Data shown:
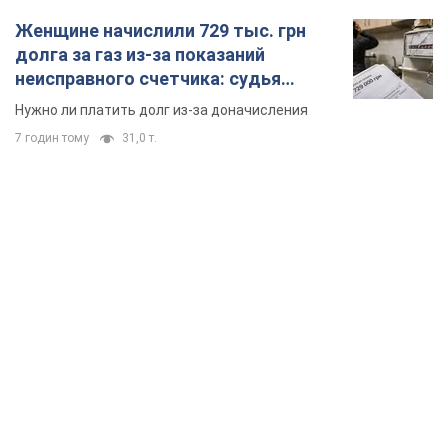
Женщине начислили 729 тыс. грн
долга за газ из-за показаний
неисправного счетчика: судья
вынес неожиданное решение
Нужно ли платить долг из-за доначисления
7 годин тому
31,0 т.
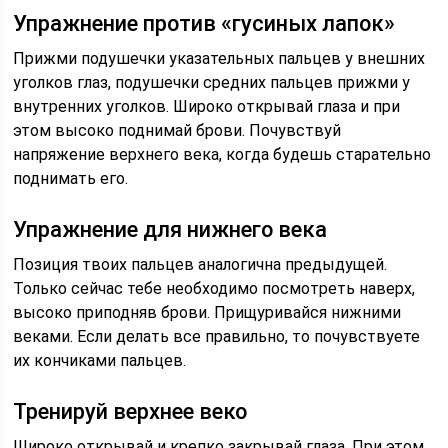
Упражнение против «гусиных лапок»
Прижми подушечки указательных пальцев у внешних
уголков глаз, подушечки средних пальцев прижми у
внутренних уголков. Широко открывай глаза и при
этом высоко поднимай брови. Почувствуй
напряжение верхнего века, когда будешь старательно
поднимать его.
Упражнение для нижнего века
Позиция твоих пальцев аналогична предыдущей.
Только сейчас тебе необходимо посмотреть наверх,
высоко приподняв брови. Прищуривайся нижними
веками. Если делать все правильно, то почувствуете
их кончиками пальцев.
Тренируй верхнее веко
Широко открывай и крепко закрывай глаза. При этом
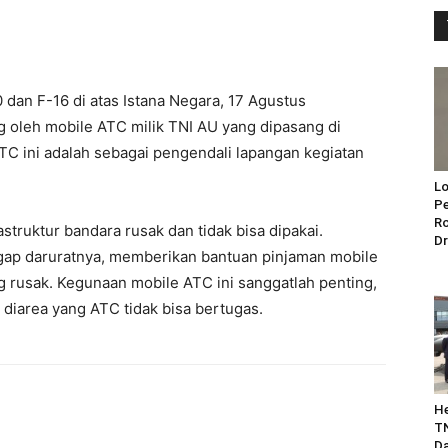
 dan F-16 di atas Istana Negara, 17 Agustus
ng oleh mobile ATC milik TNI AU yang dipasang di
TC ini adalah sebagai pengendali lapangan kegiatan
Lo
Pe
Ro
struktur bandara rusak dan tidak bisa dipakai.
Dr
gap daruratnya, memberikan bantuan pinjaman mobile
 rusak. Kegunaan mobile ATC ini sanggatlah penting,
iarea yang ATC tidak bisa bertugas.
He
TN
Da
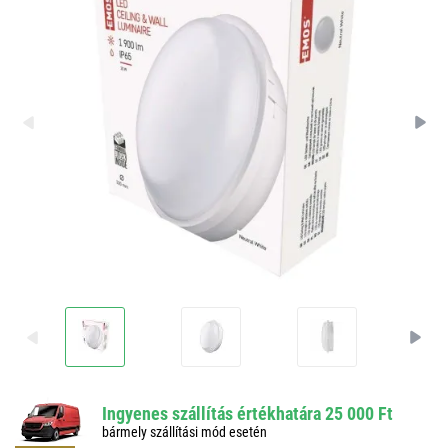
Ingyenes szállítás értékhatára 25 000 Ft
bármely szállítási mód esetén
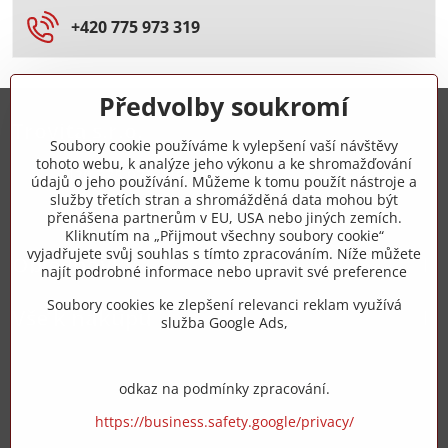
+420 775 973 319
Předvolby soukromí
Trovita s.r.o.
Soubory cookie používáme k vylepšení vaší návštěvy
tohoto webu, k analýze jeho výkonu a ke shromažďování
+420 775 973 319
údajů o jeho používání. Můžeme k tomu použít nástroje a
služby třetích stran a shromážděná data mohou být
přenášena partnerům v EU, USA nebo jiných zemích.
info​@zipzop​.cz
Kliknutím na „Přijmout všechny soubory cookie“
vyjadřujete svůj souhlas s tímto zpracováním. Níže můžete
Objednávky
najít podrobné informace nebo upravit své preference
Soubory cookies ke zlepšení relevanci reklam využívá
Vše k nákupu
služba Google Ads,
odkaz na podmínky zpracování.
https://business.safety.google/privacy/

Task objective: Text only, please: give the listing again word for word with no images.

Output:
Женщине начислили 729 тыс. грн
долга за газ из-за показаний
неисправного счетчика: судья
вынес неожиданное решение
Нужно ли платить долг из-за доначисления
7 годин тому
31,0 т.
Упражнение против «гусиных лапок»
Прижми подушечки указательных пальцев у внешних
уголков глаз, подушечки средних пальцев прижми у
внутренних уголков. Широко открывай глаза и при
этом высоко поднимай брови. Почувствуй
напряжение верхнего века, когда будешь старательно
поднимать его.
Упражнение для нижнего века
Позиция твоих пальцев аналогична предыдущей.
Только сейчас тебе необходимо посмотреть наверх,
высоко приподняв брови. Прищуривайся нижними
веками. Если делать все правильно, то почувствуете
их кончиками пальцев.
Тренируй верхнее веко
Широко открывай и крепко закрывай глаза. При этом
 dan F-16 di atas Istana Negara, 17 Agustus
ng oleh mobile ATC milik TNI AU yang dipasang di
TC ini adalah sebagai pengendali lapangan kegiatan
Lo
Pe
Ro
struktur bandara rusak dan tidak bisa dipakai.
Dr
gap daruratnya, memberikan bantuan pinjaman mobile
 rusak. Kegunaan mobile ATC ini sanggatlah penting,
iarea yang ATC tidak bisa bertugas.
He
TN
Da
Ingyenes szállítás értékhatára 25 000 Ft
bármely szállítási mód esetén
+420 775 973 319
Předvolby soukromí
Trovita s.r.o.
Soubory cookie používáme k vylepšení vaší návštěvy
tohoto webu, k analýze jeho výkonu a ke shromažďování
+420 775 973 319
údajů o jeho používání. Můžeme k tomu použít nástroje a
služby třetích stran a shromážděná data mohou být
přenášena partnerům v EU, USA nebo jiných zemích.
info​@zipzop​.cz
Kliknutím na „Přijmout všechny soubory cookie“
vyjadřujete svůj souhlas s tímto zpracováním. Níže můžete
Objednávky
najít podrobné informace nebo upravit své preference
Soubory cookies ke zlepšení relevanci reklam využívá
Vše k nákupu
služba Google Ads,
odkaz na podmínky zpracování.
https://business.safety.google/privacy/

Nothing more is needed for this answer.